_INSTRUCTION_
Reproduce the material below line for line, changing every "common name" to "vernacular name" and leaving all other text untouched.
──────── DATASET EXTRACT ────────
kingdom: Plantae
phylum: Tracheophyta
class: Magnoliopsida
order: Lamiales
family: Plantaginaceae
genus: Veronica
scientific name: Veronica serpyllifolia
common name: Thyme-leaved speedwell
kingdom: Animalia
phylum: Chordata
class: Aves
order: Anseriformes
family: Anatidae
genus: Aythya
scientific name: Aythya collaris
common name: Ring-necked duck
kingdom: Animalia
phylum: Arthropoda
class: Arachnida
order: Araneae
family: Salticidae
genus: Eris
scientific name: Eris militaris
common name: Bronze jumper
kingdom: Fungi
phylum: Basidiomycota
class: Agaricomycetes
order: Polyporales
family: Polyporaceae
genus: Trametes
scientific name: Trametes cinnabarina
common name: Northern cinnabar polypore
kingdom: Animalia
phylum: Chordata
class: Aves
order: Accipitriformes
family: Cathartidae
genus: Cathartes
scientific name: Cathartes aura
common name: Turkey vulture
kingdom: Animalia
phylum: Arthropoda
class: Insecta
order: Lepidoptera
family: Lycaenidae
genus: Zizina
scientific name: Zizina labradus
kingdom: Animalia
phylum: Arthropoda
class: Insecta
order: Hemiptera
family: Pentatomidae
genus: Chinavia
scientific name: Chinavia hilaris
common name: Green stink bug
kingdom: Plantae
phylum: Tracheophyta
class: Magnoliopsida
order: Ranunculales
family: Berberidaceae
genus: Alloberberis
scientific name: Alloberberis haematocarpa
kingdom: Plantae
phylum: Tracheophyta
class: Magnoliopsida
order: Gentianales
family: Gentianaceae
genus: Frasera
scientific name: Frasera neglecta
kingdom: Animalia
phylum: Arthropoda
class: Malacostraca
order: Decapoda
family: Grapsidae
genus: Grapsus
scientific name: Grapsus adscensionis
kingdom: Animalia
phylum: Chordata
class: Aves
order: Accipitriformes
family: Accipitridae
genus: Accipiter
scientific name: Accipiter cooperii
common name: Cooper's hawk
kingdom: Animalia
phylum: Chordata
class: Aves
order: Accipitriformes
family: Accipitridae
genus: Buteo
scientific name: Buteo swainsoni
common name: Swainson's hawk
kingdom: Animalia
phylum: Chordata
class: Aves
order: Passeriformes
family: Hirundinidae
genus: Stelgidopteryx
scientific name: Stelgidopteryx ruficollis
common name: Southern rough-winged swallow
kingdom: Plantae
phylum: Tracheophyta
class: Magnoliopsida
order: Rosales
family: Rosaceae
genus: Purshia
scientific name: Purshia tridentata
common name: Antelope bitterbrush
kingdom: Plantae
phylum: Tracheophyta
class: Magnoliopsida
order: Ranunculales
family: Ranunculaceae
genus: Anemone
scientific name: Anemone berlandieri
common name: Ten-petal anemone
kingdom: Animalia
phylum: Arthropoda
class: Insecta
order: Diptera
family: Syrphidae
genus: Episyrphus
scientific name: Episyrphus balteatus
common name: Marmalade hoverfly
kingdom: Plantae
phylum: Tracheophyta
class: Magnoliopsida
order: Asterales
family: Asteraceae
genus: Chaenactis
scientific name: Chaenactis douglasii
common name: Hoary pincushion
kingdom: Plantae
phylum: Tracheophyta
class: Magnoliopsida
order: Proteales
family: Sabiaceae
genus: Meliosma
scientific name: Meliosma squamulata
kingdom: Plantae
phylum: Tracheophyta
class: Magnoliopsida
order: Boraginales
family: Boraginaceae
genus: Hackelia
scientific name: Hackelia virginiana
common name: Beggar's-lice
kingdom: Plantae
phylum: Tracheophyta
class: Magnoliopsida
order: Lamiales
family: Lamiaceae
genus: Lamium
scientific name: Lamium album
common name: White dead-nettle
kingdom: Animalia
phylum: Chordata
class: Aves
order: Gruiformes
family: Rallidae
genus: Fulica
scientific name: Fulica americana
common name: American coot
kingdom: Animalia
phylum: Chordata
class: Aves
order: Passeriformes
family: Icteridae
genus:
────────
_REPLY_
kingdom: Plantae
phylum: Tracheophyta
class: Magnoliopsida
order: Lamiales
family: Plantaginaceae
genus: Veronica
scientific name: Veronica serpyllifolia
vernacular name: Thyme-leaved speedwell
kingdom: Animalia
phylum: Chordata
class: Aves
order: Anseriformes
family: Anatidae
genus: Aythya
scientific name: Aythya collaris
vernacular name: Ring-necked duck
kingdom: Animalia
phylum: Arthropoda
class: Arachnida
order: Araneae
family: Salticidae
genus: Eris
scientific name: Eris militaris
vernacular name: Bronze jumper
kingdom: Fungi
phylum: Basidiomycota
class: Agaricomycetes
order: Polyporales
family: Polyporaceae
genus: Trametes
scientific name: Trametes cinnabarina
vernacular name: Northern cinnabar polypore
kingdom: Animalia
phylum: Chordata
class: Aves
order: Accipitriformes
family: Cathartidae
genus: Cathartes
scientific name: Cathartes aura
vernacular name: Turkey vulture
kingdom: Animalia
phylum: Arthropoda
class: Insecta
order: Lepidoptera
family: Lycaenidae
genus: Zizina
scientific name: Zizina labradus
kingdom: Animalia
phylum: Arthropoda
class: Insecta
order: Hemiptera
family: Pentatomidae
genus: Chinavia
scientific name: Chinavia hilaris
vernacular name: Green stink bug
kingdom: Plantae
phylum: Tracheophyta
class: Magnoliopsida
order: Ranunculales
family: Berberidaceae
genus: Alloberberis
scientific name: Alloberberis haematocarpa
kingdom: Plantae
phylum: Tracheophyta
class: Magnoliopsida
order: Gentianales
family: Gentianaceae
genus: Frasera
scientific name: Frasera neglecta
kingdom: Animalia
phylum: Arthropoda
class: Malacostraca
order: Decapoda
family: Grapsidae
genus: Grapsus
scientific name: Grapsus adscensionis
kingdom: Animalia
phylum: Chordata
class: Aves
order: Accipitriformes
family: Accipitridae
genus: Accipiter
scientific name: Accipiter cooperii
vernacular name: Cooper's hawk
kingdom: Animalia
phylum: Chordata
class: Aves
order: Accipitriformes
family: Accipitridae
genus: Buteo
scientific name: Buteo swainsoni
vernacular name: Swainson's hawk
kingdom: Animalia
phylum: Chordata
class: Aves
order: Passeriformes
family: Hirundinidae
genus: Stelgidopteryx
scientific name: Stelgidopteryx ruficollis
vernacular name: Southern rough-winged swallow
kingdom: Plantae
phylum: Tracheophyta
class: Magnoliopsida
order: Rosales
family: Rosaceae
genus: Purshia
scientific name: Purshia tridentata
vernacular name: Antelope bitterbrush
kingdom: Plantae
phylum: Tracheophyta
class: Magnoliopsida
order: Ranunculales
family: Ranunculaceae
genus: Anemone
scientific name: Anemone berlandieri
vernacular name: Ten-petal anemone
kingdom: Animalia
phylum: Arthropoda
class: Insecta
order: Diptera
family: Syrphidae
genus: Episyrphus
scientific name: Episyrphus balteatus
vernacular name: Marmalade hoverfly
kingdom: Plantae
phylum: Tracheophyta
class: Magnoliopsida
order: Asterales
family: Asteraceae
genus: Chaenactis
scientific name: Chaenactis douglasii
vernacular name: Hoary pincushion
kingdom: Plantae
phylum: Tracheophyta
class: Magnoliopsida
order: Proteales
family: Sabiaceae
genus: Meliosma
scientific name: Meliosma squamulata
kingdom: Plantae
phylum: Tracheophyta
class: Magnoliopsida
order: Boraginales
family: Boraginaceae
genus: Hackelia
scientific name: Hackelia virginiana
vernacular name: Beggar's-lice
kingdom: Plantae
phylum: Tracheophyta
class: Magnoliopsida
order: Lamiales
family: Lamiaceae
genus: Lamium
scientific name: Lamium album
vernacular name: White dead-nettle
kingdom: Animalia
phylum: Chordata
class: Aves
order: Gruiformes
family: Rallidae
genus: Fulica
scientific name: Fulica americana
vernacular name: American coot
kingdom: Animalia
phylum: Chordata
class: Aves
order: Passeriformes
family: Icteridae
genus:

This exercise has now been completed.